What to produce -
Produce word for word the lines of the data below running from the one that has "33. Watkins D." to the one that has "34. Chen D, Singer", inclusive, and no others.

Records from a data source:
= = = =

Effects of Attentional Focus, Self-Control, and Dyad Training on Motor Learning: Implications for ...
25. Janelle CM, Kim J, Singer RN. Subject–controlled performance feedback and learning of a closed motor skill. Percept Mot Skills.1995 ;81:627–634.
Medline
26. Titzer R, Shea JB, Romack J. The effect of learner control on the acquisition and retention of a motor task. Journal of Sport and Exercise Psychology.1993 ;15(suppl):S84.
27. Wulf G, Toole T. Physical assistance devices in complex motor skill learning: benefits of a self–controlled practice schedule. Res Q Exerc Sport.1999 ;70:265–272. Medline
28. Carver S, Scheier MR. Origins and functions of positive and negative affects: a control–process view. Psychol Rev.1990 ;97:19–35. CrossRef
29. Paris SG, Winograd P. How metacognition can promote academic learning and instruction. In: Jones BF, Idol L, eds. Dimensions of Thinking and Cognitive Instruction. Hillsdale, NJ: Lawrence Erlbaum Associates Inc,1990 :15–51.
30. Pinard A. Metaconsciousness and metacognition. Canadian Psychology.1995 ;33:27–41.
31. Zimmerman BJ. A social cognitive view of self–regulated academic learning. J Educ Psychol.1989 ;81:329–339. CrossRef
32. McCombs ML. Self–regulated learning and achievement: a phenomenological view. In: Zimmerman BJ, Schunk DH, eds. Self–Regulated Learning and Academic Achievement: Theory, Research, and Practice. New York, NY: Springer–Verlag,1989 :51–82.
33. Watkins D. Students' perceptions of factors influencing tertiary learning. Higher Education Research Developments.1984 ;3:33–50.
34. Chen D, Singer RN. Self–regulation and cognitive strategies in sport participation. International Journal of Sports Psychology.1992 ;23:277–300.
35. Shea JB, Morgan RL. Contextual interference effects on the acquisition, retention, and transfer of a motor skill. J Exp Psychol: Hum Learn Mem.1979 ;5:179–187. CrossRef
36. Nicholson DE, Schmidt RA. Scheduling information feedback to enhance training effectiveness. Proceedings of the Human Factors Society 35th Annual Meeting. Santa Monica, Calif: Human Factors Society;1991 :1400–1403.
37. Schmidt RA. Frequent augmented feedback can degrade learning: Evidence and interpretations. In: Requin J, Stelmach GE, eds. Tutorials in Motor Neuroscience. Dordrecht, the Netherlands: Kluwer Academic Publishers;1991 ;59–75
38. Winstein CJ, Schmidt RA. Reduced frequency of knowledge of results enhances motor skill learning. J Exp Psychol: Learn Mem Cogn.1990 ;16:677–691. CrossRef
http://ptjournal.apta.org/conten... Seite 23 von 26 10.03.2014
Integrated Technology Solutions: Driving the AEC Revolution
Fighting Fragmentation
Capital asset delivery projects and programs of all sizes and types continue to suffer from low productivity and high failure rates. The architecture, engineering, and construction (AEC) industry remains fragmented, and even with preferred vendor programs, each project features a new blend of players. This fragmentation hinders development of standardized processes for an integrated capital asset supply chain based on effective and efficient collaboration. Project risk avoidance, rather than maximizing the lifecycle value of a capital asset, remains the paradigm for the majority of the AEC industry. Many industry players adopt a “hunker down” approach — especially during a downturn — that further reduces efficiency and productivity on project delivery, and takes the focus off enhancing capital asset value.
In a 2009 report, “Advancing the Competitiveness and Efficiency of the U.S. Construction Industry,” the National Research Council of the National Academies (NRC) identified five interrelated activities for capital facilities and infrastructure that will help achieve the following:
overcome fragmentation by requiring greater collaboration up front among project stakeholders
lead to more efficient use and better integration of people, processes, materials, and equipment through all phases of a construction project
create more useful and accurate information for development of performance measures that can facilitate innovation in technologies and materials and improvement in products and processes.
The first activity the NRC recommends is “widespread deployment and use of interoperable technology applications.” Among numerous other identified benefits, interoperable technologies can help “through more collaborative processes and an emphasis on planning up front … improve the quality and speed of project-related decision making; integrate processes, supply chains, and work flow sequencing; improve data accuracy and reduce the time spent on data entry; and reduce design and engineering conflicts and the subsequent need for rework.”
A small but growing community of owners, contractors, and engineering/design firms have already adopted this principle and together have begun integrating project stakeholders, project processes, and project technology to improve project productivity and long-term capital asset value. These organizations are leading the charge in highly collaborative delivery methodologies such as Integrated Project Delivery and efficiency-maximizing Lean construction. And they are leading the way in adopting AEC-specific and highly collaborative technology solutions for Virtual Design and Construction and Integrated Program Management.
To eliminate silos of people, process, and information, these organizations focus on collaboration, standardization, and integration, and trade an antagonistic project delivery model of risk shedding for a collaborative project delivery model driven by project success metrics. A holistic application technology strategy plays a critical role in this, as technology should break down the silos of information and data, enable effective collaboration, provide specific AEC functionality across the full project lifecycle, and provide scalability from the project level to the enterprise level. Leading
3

= = = =

Task response -
33. Watkins D. Students' perceptions of factors influencing tertiary learning. Higher Education Research Developments.1984 ;3:33–50.
34. Chen D, Singer RN. Self–regulation and cognitive strategies in sport participation. International Journal of Sports Psychology.1992 ;23:277–300.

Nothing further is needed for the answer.